ACTION ITEM:
Reproduce verbatim the lines of the listing below, starting at the line containing "Membran neben dem" and ending at the line containing "essentiell, während andere". Output only those lines.

EXCERPTED DATA:
== == ==

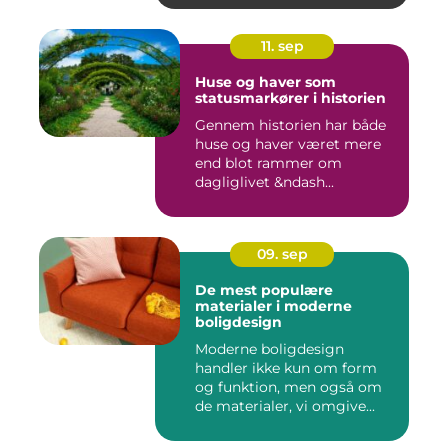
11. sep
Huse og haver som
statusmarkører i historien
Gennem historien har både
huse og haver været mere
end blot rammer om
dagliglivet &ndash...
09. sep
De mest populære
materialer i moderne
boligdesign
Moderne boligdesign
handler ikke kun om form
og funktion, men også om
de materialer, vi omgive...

== == ==

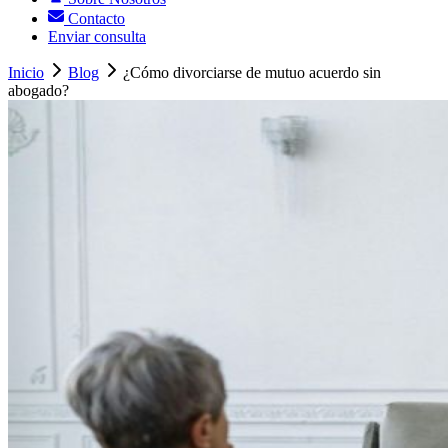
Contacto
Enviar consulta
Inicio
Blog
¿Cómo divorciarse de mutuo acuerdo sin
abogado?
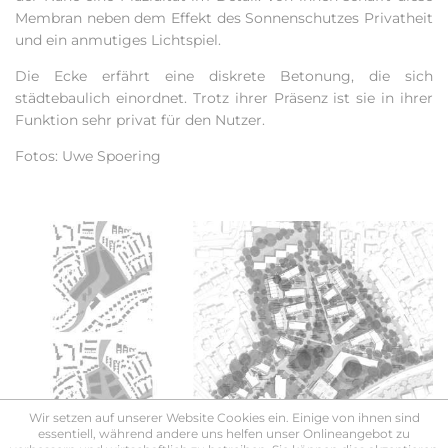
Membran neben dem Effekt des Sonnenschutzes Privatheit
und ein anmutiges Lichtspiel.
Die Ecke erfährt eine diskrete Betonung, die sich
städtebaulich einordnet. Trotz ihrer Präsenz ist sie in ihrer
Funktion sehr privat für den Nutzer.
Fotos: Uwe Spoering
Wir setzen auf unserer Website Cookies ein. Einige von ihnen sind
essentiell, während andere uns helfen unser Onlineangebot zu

== == ==

RESPONSE TO THE TASK:
Membran neben dem Effekt des Sonnenschutzes Privatheit
und ein anmutiges Lichtspiel.
Die Ecke erfährt eine diskrete Betonung, die sich
städtebaulich einordnet. Trotz ihrer Präsenz ist sie in ihrer
Funktion sehr privat für den Nutzer.
Fotos: Uwe Spoering
Wir setzen auf unserer Website Cookies ein. Einige von ihnen sind
essentiell, während andere uns helfen unser Onlineangebot zu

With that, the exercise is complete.